While the weakening of the rouble has been presented as a victory of foreign economic pressure – this suggests, at best, gross ignorance of macroeconomics, at worst wilful disinformation. In fact, the rouble float provides a vital buffer against falling energy prices, allowing Russia to maintain a budget surplus and for commodity exporters to remain profitable under adverse price scenarios.

While a disorderly or extreme fall in the rouble would indeed be very damaging, in fact, its valuation is very closely correlated with oil prices, and at ~40/$, it is currently close to fair value for Brent crude at $90.

While the Western media have been crowing about the “precipitous increase in inflation” driven by Russian agricultural countersanctions and the falling rouble, this is nonsense - given the contracting M2 money supply and slow GDP growth – the last read, an annualised 8%, represents a 0.8% increase over the trend at the beginning of the year, and is certainly no threat to macroeconomic stability.

One final urban myth - panicked capital flight - is constantly misreported, not just by foreign media but also domestically. The CBR capital outflow numbers are widely misunderstood, with the headline number encompassing Russian investment abroad, round-tripping Russian finance via offshore domiciles (Russian company owners recycling domestic capital via offshore loans for tax purposes), dollarization of local savings held onshore, as well as the “errors and omissions” line which represents true grey-scheme capital flight – running to a fairly trivial $5.1 bn for the first 9 months of 2014.

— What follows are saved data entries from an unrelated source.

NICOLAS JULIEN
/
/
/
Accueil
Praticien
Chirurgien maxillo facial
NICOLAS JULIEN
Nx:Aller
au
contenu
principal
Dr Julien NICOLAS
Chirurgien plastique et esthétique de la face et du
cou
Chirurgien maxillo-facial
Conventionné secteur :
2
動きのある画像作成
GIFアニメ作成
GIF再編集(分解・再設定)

After a $61.7bn burst in outflows in Q1 2014 (pre-sanctions), in the third quarter net private sector capital outflows dropped to $5.7bn. More significantly still, net demand for dollars from households dropped to $1.5bn in Q3, suggesting that those who wished to buy dollars already have, and certainly, there is no panic in the streets. (We await the banner headlines on Bloomberg reporting that Russian capital flight has collapsed…also, a snowstorm in East Hell this weekend)

The Bad

Growth in the West is flat-lining and Russia is not immune to this trend. Guestimates for 2014 run to about 1%. This slowdown, which predated the sanctions, is a function of economic contraction in Russia’s principal Western trading partners, falling commodity prices, and hesitancy to invest by domestic players.

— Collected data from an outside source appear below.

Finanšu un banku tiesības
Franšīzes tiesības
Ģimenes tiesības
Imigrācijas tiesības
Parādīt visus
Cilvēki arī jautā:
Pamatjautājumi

Against that - the combined effect of a falling rouble and Russian agricultural counter-sanctions are supporting growth at a low but positive level, as import substitution kicks in and imports of Western consumer goods have collapsed.

The Ugly

The current crisis represents both a huge challenge and a major opportunity; the outcome is not yet predictable, being largely dependent upon actions taken (or not taken) by the Russian government. Even were (God forbid!) the sanctions to be lifted tomorrow, Russia could never resume the childlike faith in the benevolence of the Western powers which persisted among segments of the local elite until quite recently, nor again allow herself to become hostage to the threat of economic blackmail for geopolitical motives.

The achievement of economic independence is, of course, a laudable goal, but simple declarations of intent are not sufficient; the conditions for such financial independence must created – by stick (de-offshorisation, anti-corruption, repression of financial fraud) but also by carrot, (create the perception of a level domestic playing field).

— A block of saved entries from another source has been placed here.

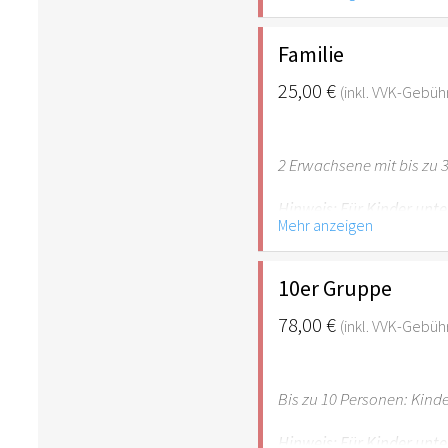
empfehlenswert.
Familie
25,00 €
(inkl. VVK-Gebüh
2 Erwachsene mit bis zu 3
Hinweis: Für Kinder unte
Mehr anzeigen
empfehlenswert.
10er Gruppe
78,00 €
(inkl. VVK-Gebüh
Bis zu 10 Personen: Kind
Hinweis: Für Kinder unte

One of the failings of the otherwise hugely impressive transformation of the Russian economy since the new millennium has been the lack of deep domestic long-term capital markets able to provide domestic sources of funding for the development of Russian business. While the fixed income market has proved quite robust, the equity market remains largely dysfunctional - a string of corporate governance abuses have led to a total loss of confidence, and thus, to some of the world’s lowest P/Es.

This matters, and it matters very much – largely excluded from Western financial markets, Russian corporates currently have little or no access to equity capital and are thus overly reliant upon domestic debt finance.

Abstract issues of justice aside, the Sistema affair appears a spectacular own-goal at a time when confidence needs to be created – not so much among foreigners, but among Russian domestic investors.